-------- MATERIALS PROVIDED --------

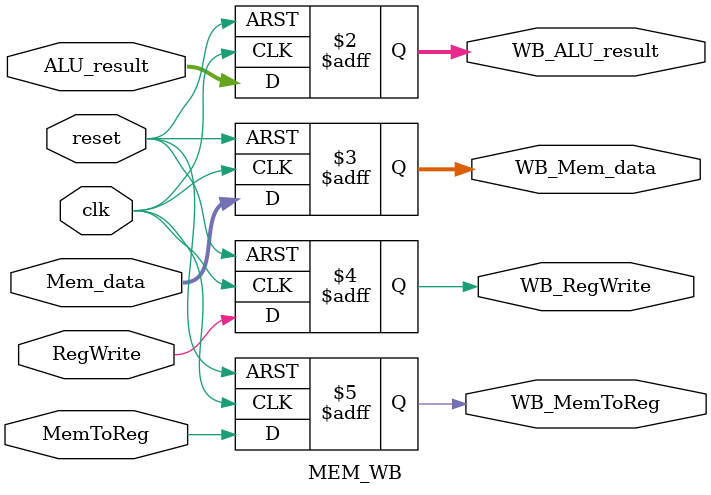
<source format=v>
`timescale 1ns / 1ps


module MEM_WB (
    input wire clk,
    input wire reset,
    input wire [31:0] ALU_result,
    input wire [31:0] Mem_data,
    input wire RegWrite,
    input wire MemToReg,
    output reg [31:0] WB_ALU_result,
    output reg [31:0] WB_Mem_data,
    output reg WB_RegWrite,
    output reg WB_MemToReg
);
    always @(posedge clk or posedge reset) begin
        if (reset) begin
            WB_ALU_result <= 32'b0;
            WB_Mem_data <= 32'b0;
            WB_RegWrite <= 1'b0;
            WB_MemToReg <= 1'b0;
        end else begin
            WB_ALU_result <= ALU_result;
            WB_Mem_data <= Mem_data;
            WB_RegWrite <= RegWrite;
            WB_MemToReg <= MemToReg;
        end
    end
endmodule

</source>
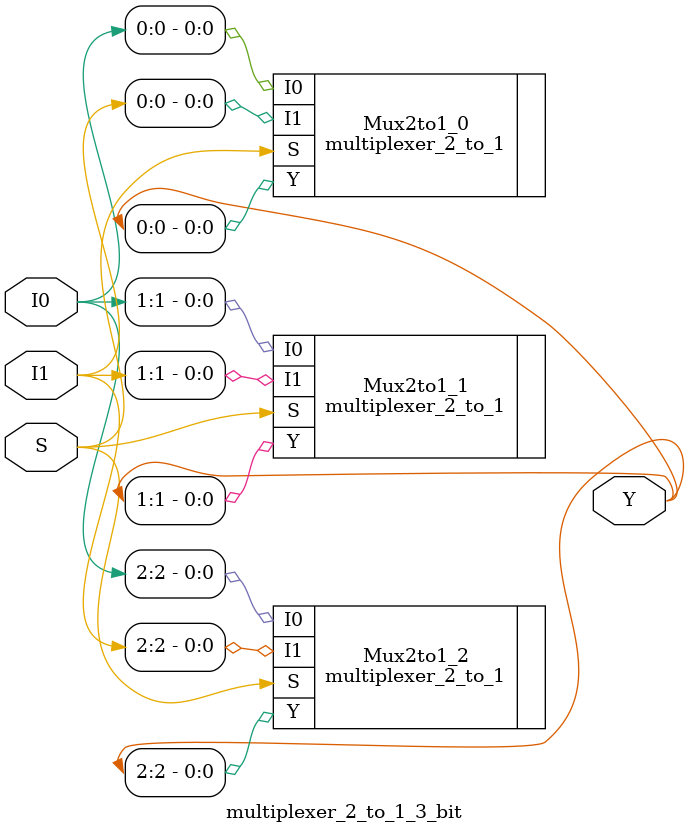
<source format=v>
`timescale 1ns / 1ps
module multiplexer_2_to_1_3_bit(
    input S,
    input [2:0] I1,
    input [2:0] I0,
    output [2:0] Y
    );

	multiplexer_2_to_1 Mux2to1_0 (.S(S), .I0(I0[0]), .I1(I1[0]), .Y(Y[0]));
	multiplexer_2_to_1 Mux2to1_1 (.S(S), .I0(I0[1]), .I1(I1[1]), .Y(Y[1]));
	multiplexer_2_to_1 Mux2to1_2 (.S(S), .I0(I0[2]), .I1(I1[2]), .Y(Y[2]));

endmodule

</source>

--------

◆ THE TASK ◆
Output the span from the line with "if (reset) begin" through the last line of the data, inclusive and exact, and omit every picture.

◆ ANSWER TO THIS PROBLEM ◆
        if (reset) begin
            WB_ALU_result <= 32'b0;
            WB_Mem_data <= 32'b0;
            WB_RegWrite <= 1'b0;
            WB_MemToReg <= 1'b0;
        end else begin
            WB_ALU_result <= ALU_result;
            WB_Mem_data <= Mem_data;
            WB_RegWrite <= RegWrite;
            WB_MemToReg <= MemToReg;
        end
    end
endmodule

</source>
<source format=v>
`timescale 1ns / 1ps
module multiplexer_2_to_1_3_bit(
    input S,
    input [2:0] I1,
    input [2:0] I0,
    output [2:0] Y
    );

	multiplexer_2_to_1 Mux2to1_0 (.S(S), .I0(I0[0]), .I1(I1[0]), .Y(Y[0]));
	multiplexer_2_to_1 Mux2to1_1 (.S(S), .I0(I0[1]), .I1(I1[1]), .Y(Y[1]));
	multiplexer_2_to_1 Mux2to1_2 (.S(S), .I0(I0[2]), .I1(I1[2]), .Y(Y[2]));

endmodule

</source>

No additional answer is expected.